* Aim of the task
Could you copy the records below exactly, keeping none of the images?
+++ Input data +++
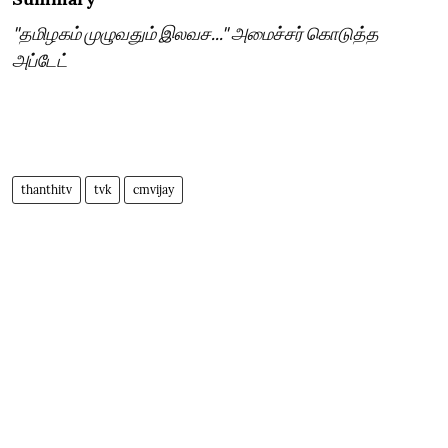
"தமிழகம் முழுவதும் இலவச..." அமைச்சர் கொடுத்த
அப்டேட்
thanthitv
tvk
cmvijay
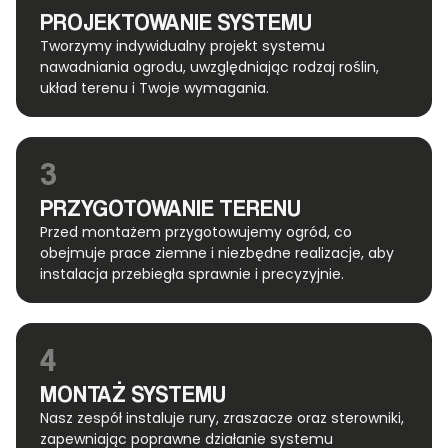
PROJEKTOWANIE SYSTEMU
Tworzymy indywidualny projekt systemu
nawadniania ogrodu, uwzględniając rodzaj roślin,
układ terenu i Twoje wymagania.
3
PRZYGOTOWANIE TERENU
Przed montażem przygotowujemy ogród, co
obejmuje prace ziemne i niezbędne realizacje, aby
instalacja przebiegła sprawnie i precyzyjnie.
4
MONTAŻ SYSTEMU
Nasz zespół instaluje rury, zraszacze oraz sterowniki,
zapewniając poprawne działanie systemu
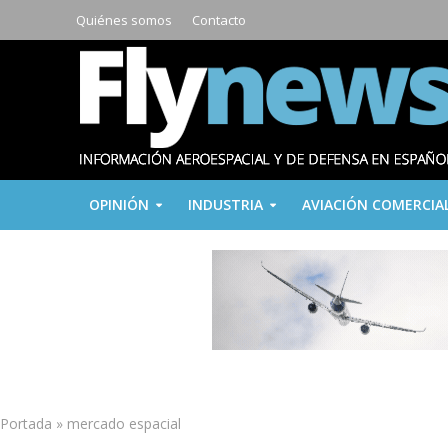
Quiénes somos
Contacto
OPINIÓN
INDUSTRIA
AVIACIÓN COMERCIA
Portada
»
mercado espacial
+++
* Answer below
"தமிழகம் முழுவதும் இலவச..." அமைச்சர் கொடுத்த
அப்டேட்
thanthitv
tvk
cmvijay
PROJEKTOWANIE SYSTEMU
Tworzymy indywidualny projekt systemu
nawadniania ogrodu, uwzględniając rodzaj roślin,
układ terenu i Twoje wymagania.
3
PRZYGOTOWANIE TERENU
Przed montażem przygotowujemy ogród, co
obejmuje prace ziemne i niezbędne realizacje, aby
instalacja przebiegła sprawnie i precyzyjnie.
4
MONTAŻ SYSTEMU
Nasz zespół instaluje rury, zraszacze oraz sterowniki,
zapewniając poprawne działanie systemu
Quiénes somos
Contacto
OPINIÓN
INDUSTRIA
AVIACIÓN COMERCIA
Portada
»
mercado espacial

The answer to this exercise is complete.